A: It does, and the humidity affects it even more than the temperature. Every time the conditions change, what’s best for the game changes. It’s a little bit like being a groundskeeper for a big golf course. . . . When we get weather like we are having today, with a lot of rain, the air comes in from outside and it cools down, and all that air wants to condense, and it wants to go down on the top of the ice. And that makes it slow for play. If you know that’s coming, you can plan ahead a little bit for that, to prepare the sheet for the game.
Q: How many hours a week do you work on the ice?
A: There’s a bunch of us that spend a lot of time working on it. I’ll generally come over here after work most every night. Spend four or five hours maybe. We’re all volunteers.
Q: How high-tech is your ice-making system?

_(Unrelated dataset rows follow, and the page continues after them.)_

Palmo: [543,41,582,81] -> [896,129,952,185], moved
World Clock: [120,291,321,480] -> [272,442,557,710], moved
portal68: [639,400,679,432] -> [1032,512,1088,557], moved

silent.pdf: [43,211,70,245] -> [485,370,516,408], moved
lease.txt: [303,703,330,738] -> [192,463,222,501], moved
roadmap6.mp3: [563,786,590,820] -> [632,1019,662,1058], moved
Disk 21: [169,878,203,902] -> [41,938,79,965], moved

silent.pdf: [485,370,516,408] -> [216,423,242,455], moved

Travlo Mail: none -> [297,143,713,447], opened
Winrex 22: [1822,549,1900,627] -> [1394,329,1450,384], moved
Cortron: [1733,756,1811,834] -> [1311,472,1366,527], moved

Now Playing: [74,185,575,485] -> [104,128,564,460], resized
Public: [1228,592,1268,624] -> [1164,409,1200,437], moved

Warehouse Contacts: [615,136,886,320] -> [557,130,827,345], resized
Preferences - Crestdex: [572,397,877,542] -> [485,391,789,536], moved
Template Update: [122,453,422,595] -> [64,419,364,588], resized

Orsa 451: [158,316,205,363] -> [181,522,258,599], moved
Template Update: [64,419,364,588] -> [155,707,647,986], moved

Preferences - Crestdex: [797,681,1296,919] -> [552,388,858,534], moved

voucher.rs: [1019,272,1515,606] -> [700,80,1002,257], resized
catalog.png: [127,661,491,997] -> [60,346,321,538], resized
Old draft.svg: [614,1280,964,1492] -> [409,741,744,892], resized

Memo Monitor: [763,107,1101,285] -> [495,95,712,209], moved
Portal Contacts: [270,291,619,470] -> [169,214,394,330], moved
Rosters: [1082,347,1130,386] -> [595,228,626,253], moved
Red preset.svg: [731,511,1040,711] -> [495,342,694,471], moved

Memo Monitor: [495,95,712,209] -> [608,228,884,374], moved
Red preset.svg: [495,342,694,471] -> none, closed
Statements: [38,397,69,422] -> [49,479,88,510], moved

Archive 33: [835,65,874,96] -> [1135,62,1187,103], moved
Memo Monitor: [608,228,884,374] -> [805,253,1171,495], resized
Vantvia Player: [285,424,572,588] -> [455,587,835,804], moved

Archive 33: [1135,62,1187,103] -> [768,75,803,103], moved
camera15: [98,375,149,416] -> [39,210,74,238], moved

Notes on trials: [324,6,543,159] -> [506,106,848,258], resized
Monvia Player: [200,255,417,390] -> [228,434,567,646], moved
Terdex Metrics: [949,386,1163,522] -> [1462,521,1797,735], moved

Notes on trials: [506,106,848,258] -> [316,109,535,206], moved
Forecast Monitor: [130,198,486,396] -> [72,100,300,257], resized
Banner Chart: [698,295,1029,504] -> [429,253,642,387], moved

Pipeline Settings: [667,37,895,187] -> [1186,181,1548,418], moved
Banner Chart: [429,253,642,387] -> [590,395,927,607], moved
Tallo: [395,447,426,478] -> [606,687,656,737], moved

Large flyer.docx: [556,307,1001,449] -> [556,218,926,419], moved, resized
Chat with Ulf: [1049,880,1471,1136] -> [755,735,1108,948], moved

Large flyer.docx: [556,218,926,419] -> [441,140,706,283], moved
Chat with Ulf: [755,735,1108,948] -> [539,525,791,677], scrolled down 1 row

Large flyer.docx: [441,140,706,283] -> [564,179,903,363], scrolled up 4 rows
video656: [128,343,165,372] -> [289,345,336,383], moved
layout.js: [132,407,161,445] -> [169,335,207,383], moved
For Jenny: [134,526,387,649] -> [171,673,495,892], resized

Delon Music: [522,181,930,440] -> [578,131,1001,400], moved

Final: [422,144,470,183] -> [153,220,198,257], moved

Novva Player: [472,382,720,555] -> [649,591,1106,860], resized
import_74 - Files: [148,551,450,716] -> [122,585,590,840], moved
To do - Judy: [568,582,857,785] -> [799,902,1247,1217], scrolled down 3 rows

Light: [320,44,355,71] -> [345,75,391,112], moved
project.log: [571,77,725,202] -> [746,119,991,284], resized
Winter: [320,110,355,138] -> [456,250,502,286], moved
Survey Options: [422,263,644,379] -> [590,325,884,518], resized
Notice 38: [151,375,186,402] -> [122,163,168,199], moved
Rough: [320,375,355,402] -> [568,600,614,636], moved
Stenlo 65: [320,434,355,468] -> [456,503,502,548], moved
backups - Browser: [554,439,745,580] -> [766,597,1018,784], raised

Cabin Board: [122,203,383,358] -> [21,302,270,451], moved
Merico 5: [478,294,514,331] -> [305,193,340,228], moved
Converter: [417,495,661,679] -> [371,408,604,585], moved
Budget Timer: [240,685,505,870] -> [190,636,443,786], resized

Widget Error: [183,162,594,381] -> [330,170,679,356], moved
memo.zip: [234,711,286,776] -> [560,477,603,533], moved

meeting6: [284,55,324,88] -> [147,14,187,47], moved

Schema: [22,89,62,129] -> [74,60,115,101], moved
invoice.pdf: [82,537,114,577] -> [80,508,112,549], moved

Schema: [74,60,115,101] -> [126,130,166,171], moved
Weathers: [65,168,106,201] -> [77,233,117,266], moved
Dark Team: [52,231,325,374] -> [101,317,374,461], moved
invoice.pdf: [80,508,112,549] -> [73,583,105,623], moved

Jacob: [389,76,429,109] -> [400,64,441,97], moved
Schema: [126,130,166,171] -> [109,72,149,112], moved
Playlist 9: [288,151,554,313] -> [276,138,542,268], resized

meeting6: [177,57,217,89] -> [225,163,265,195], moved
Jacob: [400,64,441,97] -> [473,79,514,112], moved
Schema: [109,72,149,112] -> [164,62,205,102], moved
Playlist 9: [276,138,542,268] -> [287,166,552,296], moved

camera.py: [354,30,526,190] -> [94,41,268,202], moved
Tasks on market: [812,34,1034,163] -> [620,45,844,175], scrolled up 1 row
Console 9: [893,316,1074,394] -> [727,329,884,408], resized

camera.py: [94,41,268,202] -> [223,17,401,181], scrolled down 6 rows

A: We’ve got some compressors that have been in there a real long time. They are sort of like old cars. As long as you keep them maintained and serviced, they can go pretty much forever. We’ve upgraded the electrical components. A lot of it is digital, but we still have some controls that are still analog.
Q: What do you do to the ice before a game?
A: One of the things you would do is called pebbling the surface. And what that involves is a backpack. It kind of looks like a pesticide reservoir, but it’s plastic and hollow and holds water. It’s got a tube on it, and a little copper head . . . sort of like your lawn sprinkler. You put it on your back, fill it up with water, and walk from this end of the sheet to that end of the sheet backward for a half a minute or less. And while you are doing this, you are moving your hand back and forth. That makes the pebbles. And it takes a little bit of practice. And after you pebble, you do what is called nip. It’s five feet wide . . . like a razor blade. It just shaves off the top of the pebble. That makes those pebbles have a shape that makes them resistant.
Q: What do you enjoy about making ice?
A: On the technical side, it’s just very compelling; being able to try and work through problems. It’s also very rewarding to have something that’s hands-on.
Q: What’s your day job, the work you get paid for?
A: I’m a research scientist with the state Health Department, and I’m a geologist by trade.